This consumer discretionary stock is fighting its way back after getting annihilated last year. Coach Inc. (NYSE: COH) is a leading New York design house of modern luxury accessories and lifestyle brands. The Coach brand was established in New York City in 1941 and has a rich heritage of pairing exceptional leathers and materials with innovative design.
Coach products are sold worldwide through Coach stores, select department stores and specialty stores, and through company’s website. In 2015, Coach acquired Stuart Weitzman, a global leader in designer footwear, sold in more than 70 countries.
The stock was a favorite for years before getting absolutely hammered in 2015. Many Wall Street analysts have upgraded the company recently. The Jefferies team note that many of the headwinds the company faced last year should dissipate in 2016, and the holiday season seems to have been right on track. They are also 10% ahead of Wall Street for fiscal 2017 earnings per share estimates.
Coach investors receive an outstanding 4.29% dividend. The Jefferies price objective is a whopping $50. The consensus target is $37.42, and the shares closed Thursday at $32.47.
If there was ever a consumer goods stock that can withstand a market onslaught, it is this old-time favorite. J.M. Smucker Co. (NYSE: SJM) manufactures and markets branded food products worldwide. It markets its products under the Folgers, Dunkin’ Donuts, Smucker’s, Jif, Crisco, Pillsbury, Millstone, Cafe Bustelo, Hungry Jack, Eagle Brand, Magnolia, Robin Hood, Five Roses, Santa Cruz Organic, R.W. Knudsen Family, Meow Mix, Milk-Bone, Kibbles ‘n Bits, Natural Balance, 9Lives, Pup-Peroni, Gravy Train, Nature’s Recipe and other brand names.
Jefferies notes that the recently expanded distribution agreement of Dunkin’ K-Cups into the grocery channel could represent an incremental $300 million or so in sales by 2017. This effectively would double the size of Smuckers single-serve business. The firm also anticipates that the acquisition of Keurig Green Mountain also will serve as a modest positive for growth in the single-serve market overall.
Investors receive a 2.25% dividend. Jefferies has a $140 price objective, and the consensus price target is $131.45. Shares closed most recently at $119.26.
Wingstop Inc. (NASDAQ: WING) had a solid IPO in 2015, but the stock has sold off, leaving investors an outstanding entry point. The company franchises and operates restaurants under the Wingstop name that specialize in cooked-to-order, hand-sauced and tossed chicken wings. As of May 06, 2015, it operated approximately 750 restaurants in the United States, Mexico, Russia, Singapore, the Philippines and Indonesia.
The analysts note that the company already pre-announced positive numbers for the most recent quarter.
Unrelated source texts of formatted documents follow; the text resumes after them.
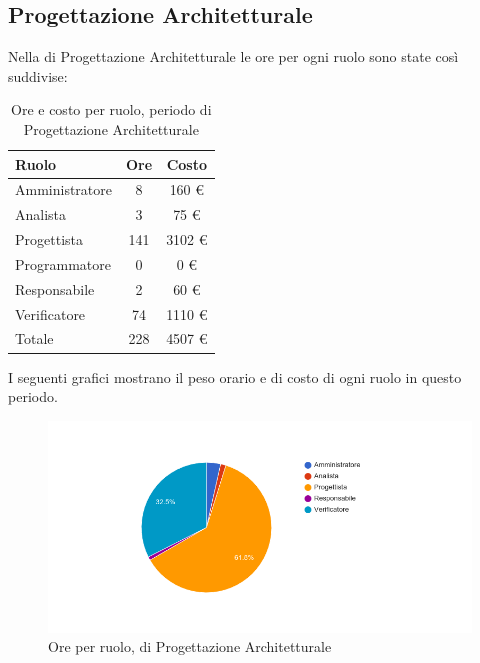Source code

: \subsection{Progettazione Architetturale}
Nella  di Progettazione Architetturale le ore per ogni ruolo sono state cos\`i suddivise:

\begin{table}[H]
	\centering
	\begin{tabular}{ l c c }
		\textbf{Ruolo} & \textbf{Ore} & \textbf{Costo} \\
		\hline
		Amministratore & 8 & 160 \euro{} \\
		Analista & 3 & 75 \euro{} \\
		Progettista & 141 & 3102 \euro{} \\
		Programmatore & 0 & 0 \euro{} \\
		Responsabile & 2 & 60 \euro{} \\
		Verificatore & 74 & 1110 \euro{} \\
		\hline
		Totale & 228 & 4507 \euro{} \\
		\hline
	\end{tabular}
	\caption{Ore e costo per ruolo, periodo di Progettazione Architetturale}
\end{table}

I seguenti grafici mostrano il peso orario e di costo di ogni ruolo in questo periodo.

\begin{figure}[H]
  \begin{center}
    \includegraphics[width=15cm]{res/img/prospettoEconomico/orePerRuoloProgettazioneArchitetturale.png}
  \caption{Ore per ruolo,  di Progettazione Architetturale}
  \end{center} 
\end{figure}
They also point to the solid unit growth, which was 19% for the year, with same-store-sales of 5.9% for the quarter. Online ordering is growing smartly and carries a 25% increase in the check. They also are fans of the tech play along with a unique brand that’s differentiated in customers and real estate.
The $28 Jefferies price target is lower than the consensus of $30.71. The stock closed Thursday at $25.54.
All these top growth stocks to buy at Jefferies present far less risk to investors than high-volatility momentum companies. Those stocks are being shelled now if for no other reason that many investors have huge gains. These can slide nicely into a growth portfolio with much less volatility risk.